In the story, Alfred has been caught stealing by his employer. Despite his well-developed body, Alfred's behavior reveals that he's still an immature and irresponsible young man.
First, when his employer confronts him, Alfred tries to bluster his way out of admitting his guilt. However, his indignant bravado falls flat when Mr. Carr refuses to back down. In the end, Alfred has to reach into his pocket to produce the items he has stolen: a blue compact, two tubes of toothpaste, and a lipstick. To cover his tracks, Alfred lies to Mr. Carr by telling him that this is the first time he has stolen anything from the store. Of course, Mr. Carr doesn't humor Alfred; he's observed Alfred stealing from him before, and he's furious.

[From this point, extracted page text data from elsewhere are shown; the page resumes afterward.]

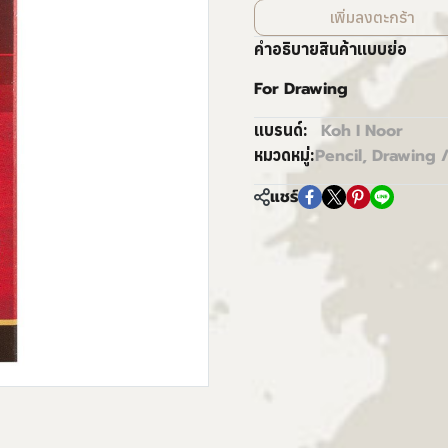
เพิ่มลงตะกร้า
คำอธิบายสินค้าแบบย่อ
For Drawing
Koh I Noor
แบรนด์:
Pencil, Drawing /
หมวดหมู่:
แชร์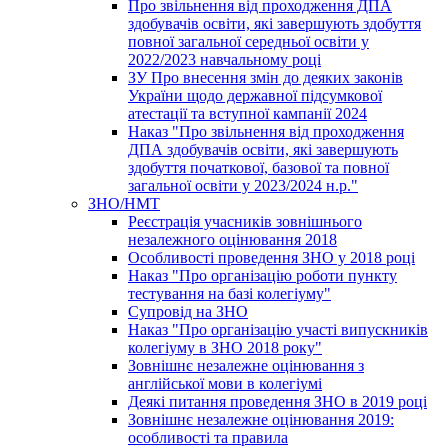
Про звільнення від проходження ДПА
здобувачів освіти, які завершують здобуття
повної загальної середньої освіти у
2022/2023 навчальному році
ЗУ Про внесення змін до деяких законів
України щодо державної підсумкової
атестації та вступної кампанії 2024
Наказ "Про звільнення від проходження
ДПА здобувачів освіти, які завершують
здобуття початкової, базової та повної
загальної освіти у 2023/2024 н.р."
ЗНО/НМТ
Реєстрація учасників зовнішнього
незалежного оцінювання 2018
Особливості проведення ЗНО у 2018 році
Наказ "Про організацію роботи пункту
тестування на базі колегіуму"
Супровід на ЗНО
Наказ "Про організацію участі випускників
колегіуму в ЗНО 2018 року"
Зовнішнє незалежне оцінювання з
англійської мови в колегіумі
Деякі питання проведення ЗНО в 2019 році
Зовнішнє незалежне оцінювання 2019:
особливості та правила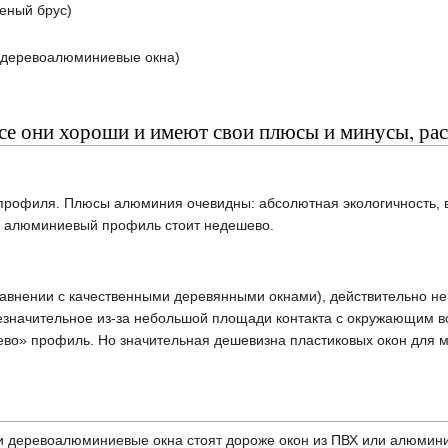
еный брус)
(деревоалюминиевые окна)
се они хороши и имеют свои плюсы и минусы, рас
профиля. Плюсы алюминия очевидны: абсолютная экологичность, ви
й алюминиевый профиль стоит недешево.
сравнении с качественными деревянными окнами), действительно не
езначительное из-за небольшой площади контакта с окружающим во
во» профиль. Но значительная дешевизна пластиковых окон для 
и деревоалюминиевые окна стоят дороже окон из ПВХ или алюмини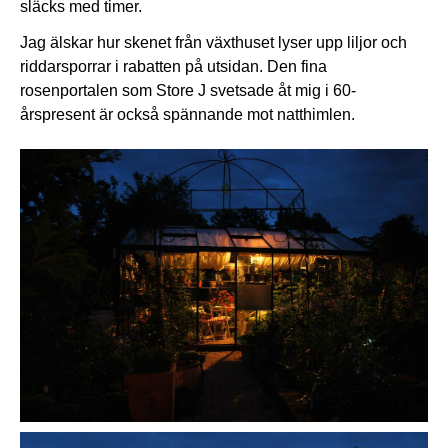
släcks med timer.
Jag älskar hur skenet från växthuset lyser upp liljor och
riddarsporrar i rabatten på utsidan. Den fina
rosenportalen som Store J svetsade åt mig i 60-
årspresent är också spännande mot natthimlen.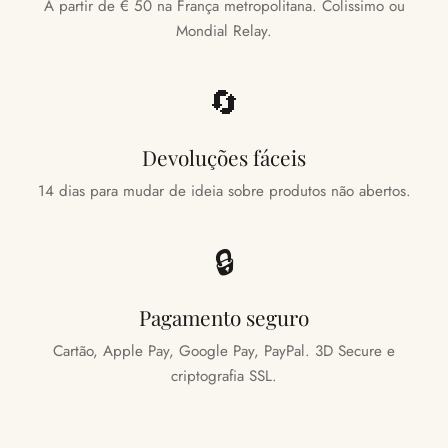
A partir de € 50 na França metropolitana. Colissimo ou
Mondial Relay.
🔄
Devoluções fáceis
14 dias para mudar de ideia sobre produtos não abertos.
🔒
Pagamento seguro
Cartão, Apple Pay, Google Pay, PayPal. 3D Secure e
criptografia SSL.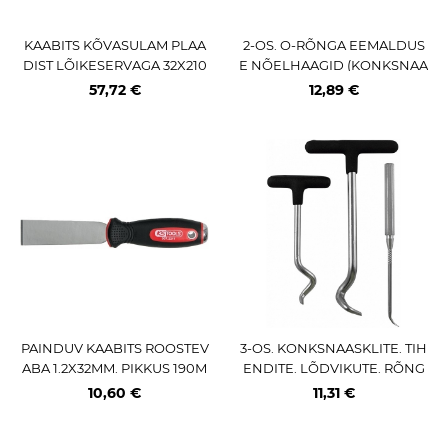
KAABITS KÕVASULAM PLAA
2-OS. O-RÕNGA EEMALDUS
DIST LÕIKESERVAGA 32X210
E NÕELHAAGID (KONKSNAA
MM KS TOOLS
SKLID) 230MM TRIUMF
57,72 €
12,89 €
PAINDUV KAABITS ROOSTEV
3-OS. KONKSNAASKLITE. TIH
ABA 1.2X32MM. PIKKUS 190M
ENDITE. LÕDVIKUTE. RÕNG
M KS TOOLS
ASTIHENDITE EEMALD. KOM
10,60 €
11,31 €
PL. JBM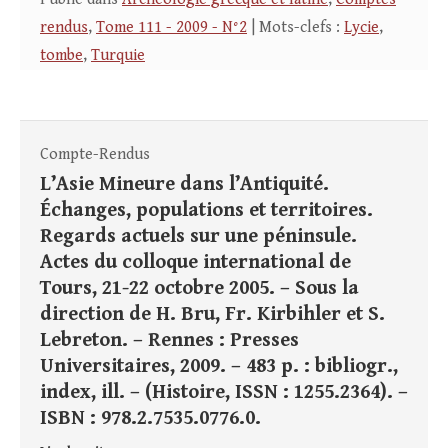
rendus
,
Tome 111 - 2009 - N°2
| Mots-clefs :
Lycie
,
tombe
,
Turquie
Compte-Rendus
L’Asie Mineure dans l’Antiquité.
Échanges, populations et territoires.
Regards actuels sur une péninsule.
Actes du colloque international de
Tours, 21-22 octobre 2005. – Sous la
direction de H. Bru, Fr. Kirbihler et S.
Lebreton. – Rennes : Presses
Universitaires, 2009. – 483 p. : bibliogr.,
index, ill. – (Histoire, ISSN : 1255.2364). –
ISBN : 978.2.7535.0776.0.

When Alfred's mother gets to the store, she tries to reason with Mr. Carr. Alfred is surprised that his mother is so composed and dignified in her address. In fact, her articulate words manage to convince Mr. Carr to refrain from calling the police; Mr. Carr agrees to just fire Alfred from his job at the store. On the way home, Alfred's immaturity manifests itself; because he had expected his mother to become emotional about the theft, Alfred doesn't realize the significance of his mother's calm discourse with Mr. Carr. Essentially, her respectful and rational manner to Mr. Carr had won Alfred a reprieve from a prison sentence.
However, Alfred, in all his "excitement and relief" at having received no punishment for his crime (that he can see), fails to understand the suffering his irresponsible behavior has caused his mother. It is only later, when he observes her secretly in the kitchen, that he comes to understand how much his behavior has grieved her. So, his indignant attitude when he is confronted by Mr. Carr and, later, his thoughtless disregard for his mother's suffering reveal Alfred's immature and irresponsible behavior.